Algorithmically, BALANS runs in near‑linear time: k‑NN searches for local scales can be performed with efficient spatial indexes (e.g., ball trees), adaptive sampling and row sparsification are O(|S| log |S|), and the final low‑rank multiplication is O(n K). Crucially, the full dense affinity matrix is never materialized, keeping memory usage linear in n.
Empirical evaluation spans real Cell Painting datasets from the JUMP‑CP consortium (four datasets, 13 sources, three microscopes) and the BBBC benchmark, using both handcrafted CellProfiler features and deep‑learning‑based DeepProfiler embeddings. Across eight experimental scenarios, BALANS matches or exceeds the performance of state‑of‑the‑art methods on several metrics: (i) batch mixing (Adjusted Rand Index, silhouette scores), (ii) alignment of clusters with compound labels, (iii) average correlation structure, and (iv) downstream tasks such as phenotype classification. In the largest setting (≈5 million cells), BALANS improves average evaluation scores by more than 30 % relative to the uncorrected baseline and outperforms competing methods while completing in under one hour on a single commodity server. Runtime comparisons show that the pure‑Python implementation of BALANS is faster than optimized C++ implementations of Harmony and Scanorama, and its memory footprint remains modest because only |S| rows are stored.

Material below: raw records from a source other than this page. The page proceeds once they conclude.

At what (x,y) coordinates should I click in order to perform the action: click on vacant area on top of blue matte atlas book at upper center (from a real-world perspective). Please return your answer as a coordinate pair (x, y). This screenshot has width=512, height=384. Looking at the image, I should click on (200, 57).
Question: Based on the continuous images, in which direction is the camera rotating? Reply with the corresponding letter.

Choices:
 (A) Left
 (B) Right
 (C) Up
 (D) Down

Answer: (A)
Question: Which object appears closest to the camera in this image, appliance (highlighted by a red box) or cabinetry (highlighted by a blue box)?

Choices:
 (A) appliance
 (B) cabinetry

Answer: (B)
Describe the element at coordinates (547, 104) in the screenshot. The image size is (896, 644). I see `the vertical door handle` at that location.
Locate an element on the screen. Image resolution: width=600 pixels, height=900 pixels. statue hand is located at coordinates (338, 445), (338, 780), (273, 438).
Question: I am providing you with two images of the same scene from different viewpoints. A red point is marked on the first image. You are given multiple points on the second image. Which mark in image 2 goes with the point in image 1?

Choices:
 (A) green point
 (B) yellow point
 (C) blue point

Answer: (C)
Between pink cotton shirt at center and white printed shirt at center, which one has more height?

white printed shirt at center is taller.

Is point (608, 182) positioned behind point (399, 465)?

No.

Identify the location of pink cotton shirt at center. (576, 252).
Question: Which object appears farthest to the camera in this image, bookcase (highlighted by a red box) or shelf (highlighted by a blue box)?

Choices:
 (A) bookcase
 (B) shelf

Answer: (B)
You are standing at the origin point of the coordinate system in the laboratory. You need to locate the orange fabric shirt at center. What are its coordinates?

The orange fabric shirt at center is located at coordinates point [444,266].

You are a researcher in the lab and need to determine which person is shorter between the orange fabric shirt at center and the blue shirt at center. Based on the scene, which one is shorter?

The paper also contrasts BALANS with BBKNN, noting that BBKNN builds a batch‑aware KNN graph but does not produce corrected feature vectors; consequently, BBKNN can only be evaluated with graph‑based metrics. BALANS, by constructing an explicit smoothing operator from A_S, directly transforms the original data matrix X into a batch‑corrected representation, enabling immediate use in downstream analyses.
In summary, BALANS offers a theoretically grounded, computationally efficient solution for batch correction in high‑content imaging. By integrating batch‑specific local scaling with adaptive landmark sampling and low‑rank matrix approximation, it achieves near‑linear scalability, high correction quality, and practical usability for datasets ranging from tens of thousands to millions of single‑cell profiles. This makes it a valuable tool for large‑scale drug‑screening pipelines and other biomedical imaging studies where batch effects have previously limited interpretability.